Liputan6.com, Jakarta - Dalam pengasuhan keluarga, peran ayah sangat penting dalam membesarkan anak dengan baik. Sayangnya, banyak kesulitan yang terjadi saat ingin menyampaikan kasih sayang tersebut.
Dalam hal ini, Pakar Parenting, Irwan Rinaldi menjelaskan bahwa masalah ini bukan karena kurangnya niat, tetapi karena tidak adanya 'jembatan ilmu' antara ayah dan anak.
"Persoalannya sebenarnya di ilmu. Sering sekali ayah kurang mengerti itu. Beberapa orang pernah konsultasi ke saya dan merasa bingung untuk mengungkapkan perasaannya kepada anak. Makanya, dimulai buat jembatan ilmu ke ayah dulu," kata Irwan dalam acara Lomba Senam dan Senam Bersama Gerakan Ayah Teladan Indonesia di Kementerian Kependudukan dan Pembangunan Keluarga di Jakarta Timur pada Jumat, 15 Agustus 2025.
Irwan memperkenalkan prinsip connection before correction atau koneksi sebelum koreksi.

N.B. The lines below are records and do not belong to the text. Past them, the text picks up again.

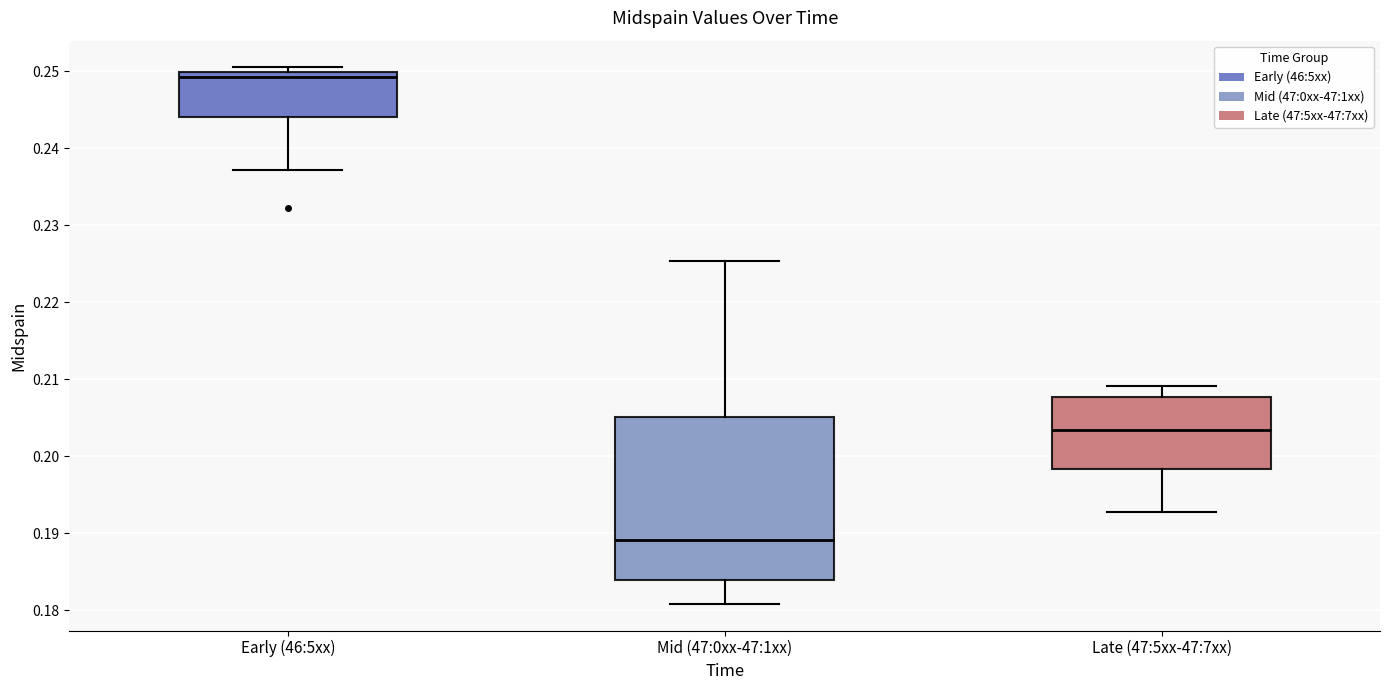

Where is the upper edge of the box for Early (46:5xx) on the y-axis? The values are not printed on the chart, so give them approximately, as read against the axis.

0.250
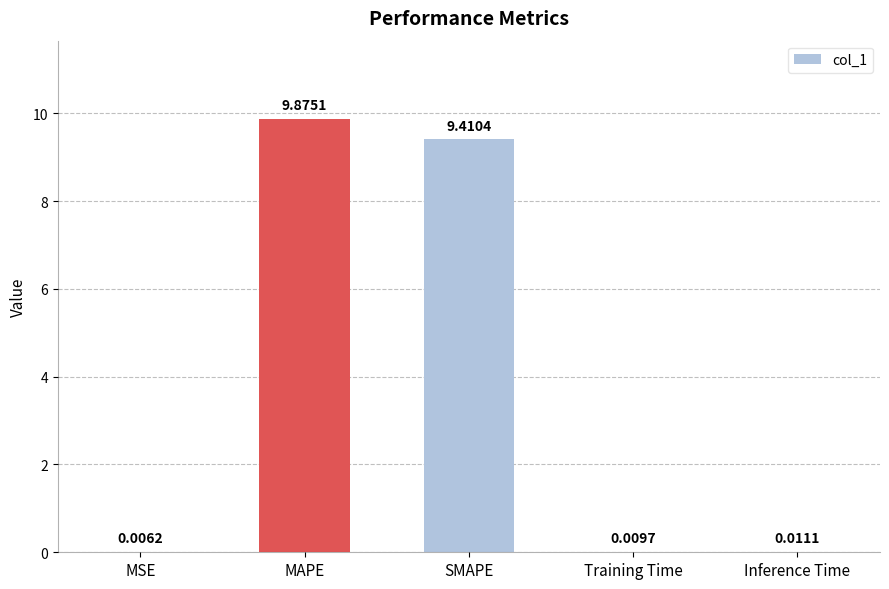

At which category does the chart reach its peak across all series?

MAPE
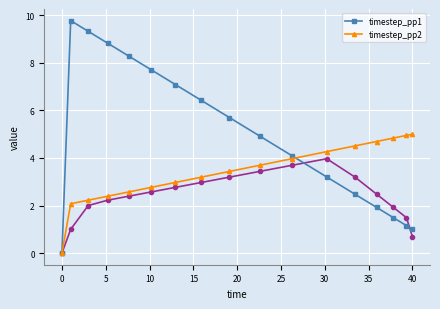

True or false: timestep_pp1 has more than 2 interior local peaks.

False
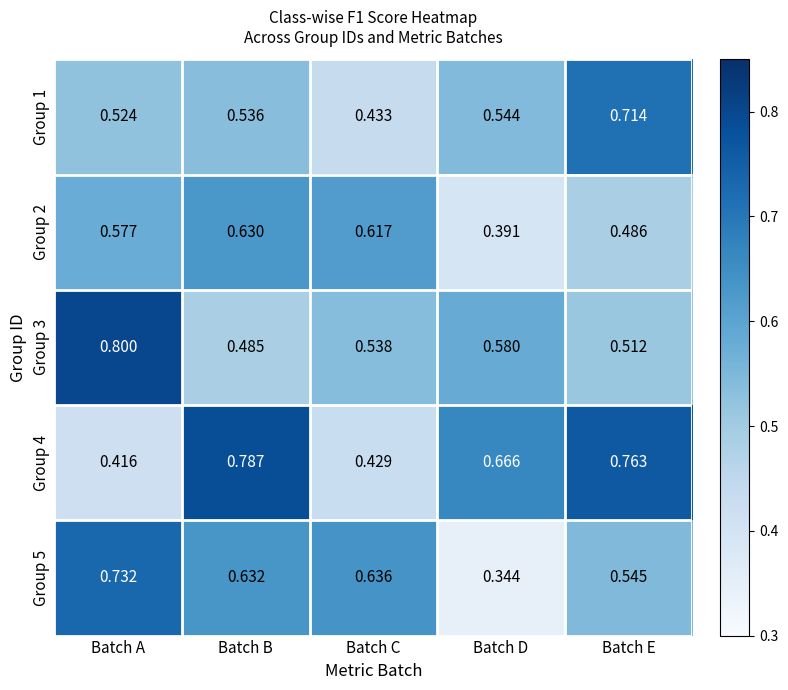

Rank the series by their maximum value, from highest to lowest.

Group 3, Group 4, Group 5, Group 1, Group 2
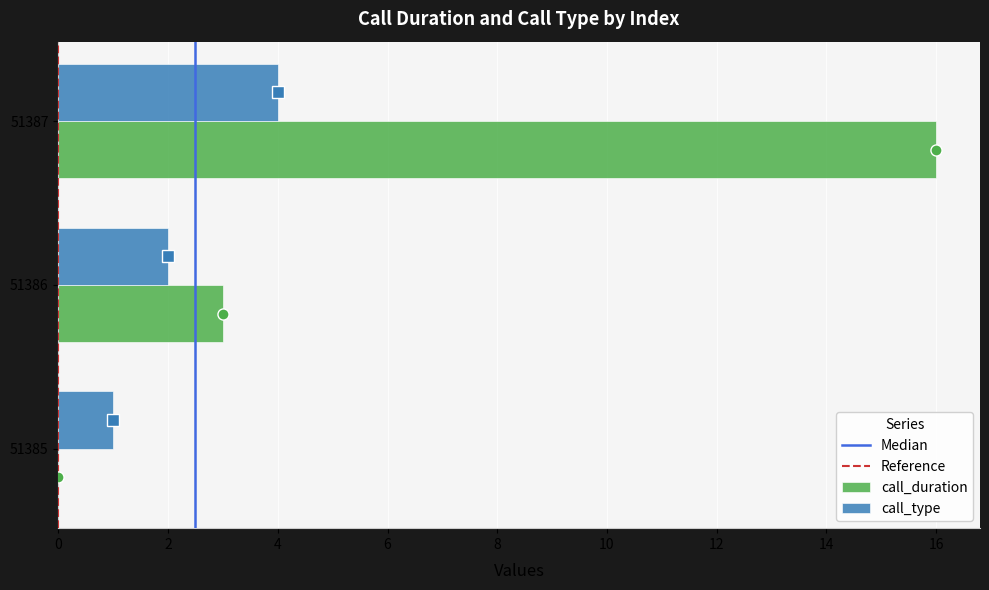

True or false: call_duration has a value of 0 at 51385.

True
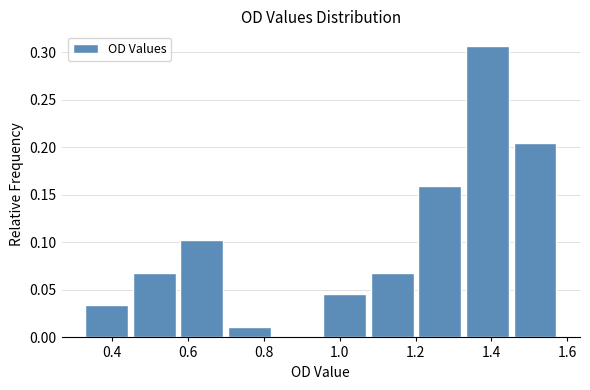

How tall is the bar that spans 1.20 to 1.34 on the x-axis? Neither the bar edges nor the heights are printed on the chart, so give them approximately, as read against the axes.

0.160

Dia menceritakan kasus ayah yang memukul anak karena tidak mengerjakan PR, lalu menyesal.
Menurutnya, hal itu terjadi karena ayah tidak memahami cara menghubungi hati anak sebelum memberi koreksi. "Jangan kamu koreksi anakmu sebelum kamu punya koneksi sama anakmu," katanya.
Koneksi dapat dibangun dari hal yang sederhana seperti, mendoakan anak setiap hari atau mendengarkan keluhannya tanpa mengalihkan perhatian ke ponsel.
Pentingnya Kehadiran Ayah
Menurut Irwan, kehadiran fisik dan batin ayah adalah kebutuhan mendasar anak yang tidak bisa digantikan.
“Dia butuh fisik ayahnya, butuh otot ayahnya, butuh batin ayahnya. Anak-anak membutuhkan kebutuhan spiritual, emosional, intelektual, dan sosial dari ayahnya,” jelasnya.
Kehadiran fisik berarti anak merekam interaksi langsung yang membentuk gambaran laki-laki ideal, seperti memeluk ibu atau membantu pekerjaan rumah. Kehadiran batin berarti ayah hadir secara penuh dalam mendengarkan dan memahami perasaan anak.
Kombinasi keduanya menciptakan rasa aman, kepercayaan, dan keterikatan yang akan memengaruhi cara anak membangun hubungan di masa depan.
Peran Ayah Bukan Hanya Pencari Nafkah
Dalam rumah tangga, ayah memang memiliki peran sebagai kepala keluarga yang memiliki kewajiban untuk mencari nafkah. Namun, fokus tersebut menjadi kurang tepat dalam mendorong perkembangan anak. Irwan mengajak masyarakat menghapus pemikiran bahwa peran ayah sebatas mencari uang.
“Kalau ayah hanya fokus nyari uang, siapa yang ngurus kebutuhan emosional anak?” katanya.
Ia menegaskan, fokus utama pada nafkah membuat ayah kehilangan kesempatan membangun hubungan yang bermakna dengan anak.
Ayah yang seimbang antara bekerja dan hadir di rumah akan lebih mampu memahami perubahan perilaku anak, memberikan arahan tepat, dan mencegah mereka mencari pengganti figur ayah di luar keluarga.
Pujian dan Rasa Aman
Ayah yang sering memberikan pujian rutin pada anak, khususnya anak perempuan, cenderung lebih memiliki keterikatan emosional yang kuat. Ini menjadi bentuk bagian dari pengisian “ruang emosional” mereka.
“Jangan kurang dari empat kali sehari bilang ke anak perempuan bahwa dia cantik, bahwa ayah bangga,” ujarnya.
Pujian yang tulus, disertai sentuhan aman seperti pelukan atau genggaman tangan akan membangun rasa percaya diri dan rasa aman pada anak.
Jika ruang ini tidak diisi oleh ayah, anak perempuan rentan mencari validasi dari pihak lain yang bisa membawanya pada situasi berisiko.
Irwan menekankan, tindakan kecil seperti ini bila dilakukan konsisten akan menjadi benteng emosional yang kuat bagi anak menghadapi tekanan sosial di luar rumah.